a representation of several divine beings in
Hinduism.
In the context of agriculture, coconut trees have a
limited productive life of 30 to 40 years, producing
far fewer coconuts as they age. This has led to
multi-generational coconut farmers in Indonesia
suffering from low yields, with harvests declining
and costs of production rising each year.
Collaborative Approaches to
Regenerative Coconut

● WHAT IS EXPECTED
Repeat back the listing above exactly, including every line.

● WORKED SOLUTION
a representation of several divine beings in
Hinduism.
In the context of agriculture, coconut trees have a
limited productive life of 30 to 40 years, producing
far fewer coconuts as they age. This has led to
multi-generational coconut farmers in Indonesia
suffering from low yields, with harvests declining
and costs of production rising each year.
Collaborative Approaches to
Regenerative Coconut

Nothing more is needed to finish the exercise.